++++ AVAILABLE DATA ++++
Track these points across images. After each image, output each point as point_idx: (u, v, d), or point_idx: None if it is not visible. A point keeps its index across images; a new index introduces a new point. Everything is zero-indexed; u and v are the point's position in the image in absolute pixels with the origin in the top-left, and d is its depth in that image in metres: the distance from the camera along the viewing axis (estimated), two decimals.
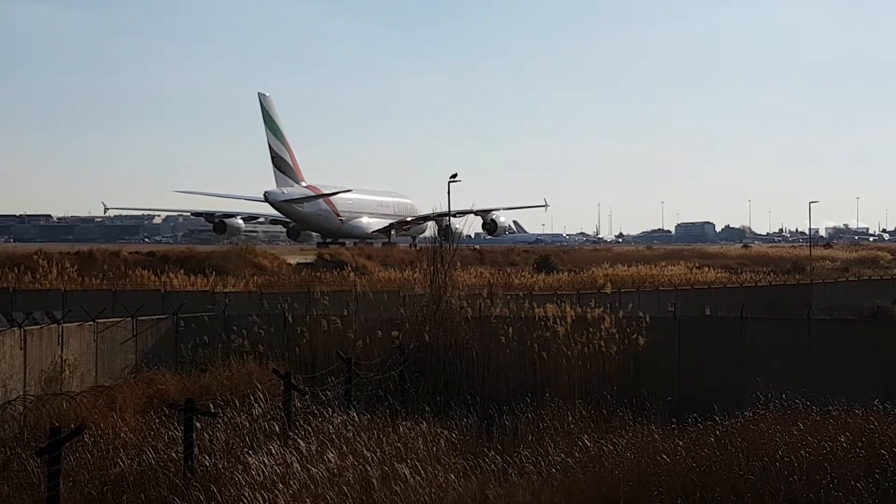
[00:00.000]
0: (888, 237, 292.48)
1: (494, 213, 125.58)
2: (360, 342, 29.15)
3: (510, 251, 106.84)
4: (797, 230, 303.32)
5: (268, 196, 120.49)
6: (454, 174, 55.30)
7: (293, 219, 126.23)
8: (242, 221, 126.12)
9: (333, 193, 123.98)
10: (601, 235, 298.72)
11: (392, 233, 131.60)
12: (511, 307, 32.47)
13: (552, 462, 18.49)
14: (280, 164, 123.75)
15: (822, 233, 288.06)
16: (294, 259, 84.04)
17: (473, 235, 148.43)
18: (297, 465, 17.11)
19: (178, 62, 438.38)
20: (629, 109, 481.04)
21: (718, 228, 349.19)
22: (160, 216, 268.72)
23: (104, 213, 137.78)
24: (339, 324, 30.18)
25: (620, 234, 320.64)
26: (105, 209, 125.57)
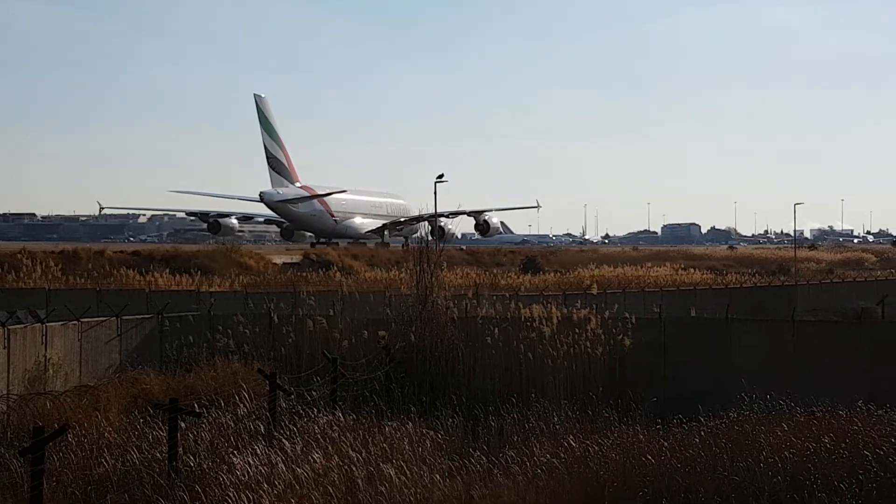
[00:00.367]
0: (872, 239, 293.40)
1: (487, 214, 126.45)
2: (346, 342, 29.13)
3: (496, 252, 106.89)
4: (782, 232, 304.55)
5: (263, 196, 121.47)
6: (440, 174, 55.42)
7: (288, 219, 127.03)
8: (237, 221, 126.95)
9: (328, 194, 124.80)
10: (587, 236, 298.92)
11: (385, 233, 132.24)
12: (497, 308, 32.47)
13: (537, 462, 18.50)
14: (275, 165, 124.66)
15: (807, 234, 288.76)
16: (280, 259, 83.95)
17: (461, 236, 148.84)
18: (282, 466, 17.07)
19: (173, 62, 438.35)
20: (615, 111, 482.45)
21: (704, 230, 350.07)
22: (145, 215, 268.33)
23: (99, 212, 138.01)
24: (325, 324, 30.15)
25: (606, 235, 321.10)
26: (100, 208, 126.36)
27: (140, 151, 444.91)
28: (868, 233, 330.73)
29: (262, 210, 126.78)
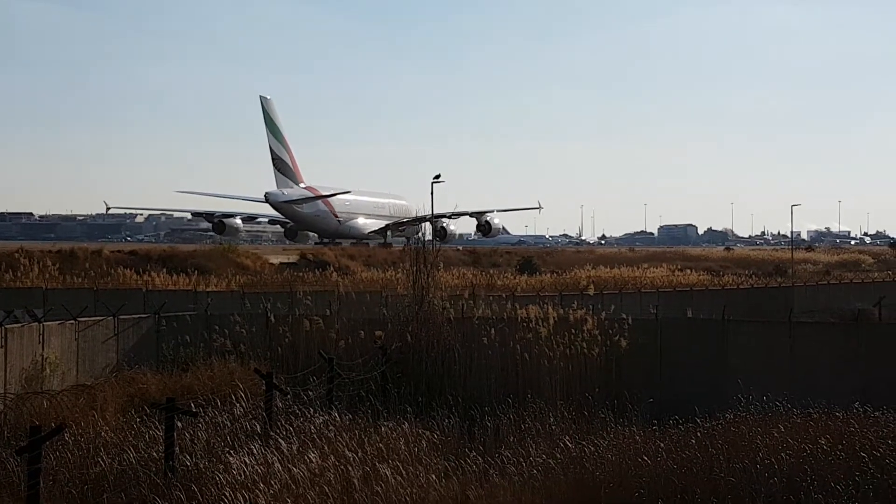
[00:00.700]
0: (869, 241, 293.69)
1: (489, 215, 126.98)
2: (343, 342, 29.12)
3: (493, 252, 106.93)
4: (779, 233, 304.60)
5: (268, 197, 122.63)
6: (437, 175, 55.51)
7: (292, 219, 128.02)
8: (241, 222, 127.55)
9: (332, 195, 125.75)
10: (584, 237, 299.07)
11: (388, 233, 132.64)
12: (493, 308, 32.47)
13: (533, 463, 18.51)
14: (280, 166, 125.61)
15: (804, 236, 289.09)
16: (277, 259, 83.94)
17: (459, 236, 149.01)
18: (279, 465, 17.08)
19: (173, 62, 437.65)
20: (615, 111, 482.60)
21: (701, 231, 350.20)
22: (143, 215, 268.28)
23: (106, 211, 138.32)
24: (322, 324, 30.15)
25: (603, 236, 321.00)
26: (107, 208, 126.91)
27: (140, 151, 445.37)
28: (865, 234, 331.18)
++++
- **ASSIGNED TASK**
Repeat word for word the lines above that run from the line containing "23: (104, 213, 137.78)" through the line containing "26: (105, 209, 125.57)", both ends included, and nothing else.

- **OUTPUT OF THE EXERCISE**
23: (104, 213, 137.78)
24: (339, 324, 30.18)
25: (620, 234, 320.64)
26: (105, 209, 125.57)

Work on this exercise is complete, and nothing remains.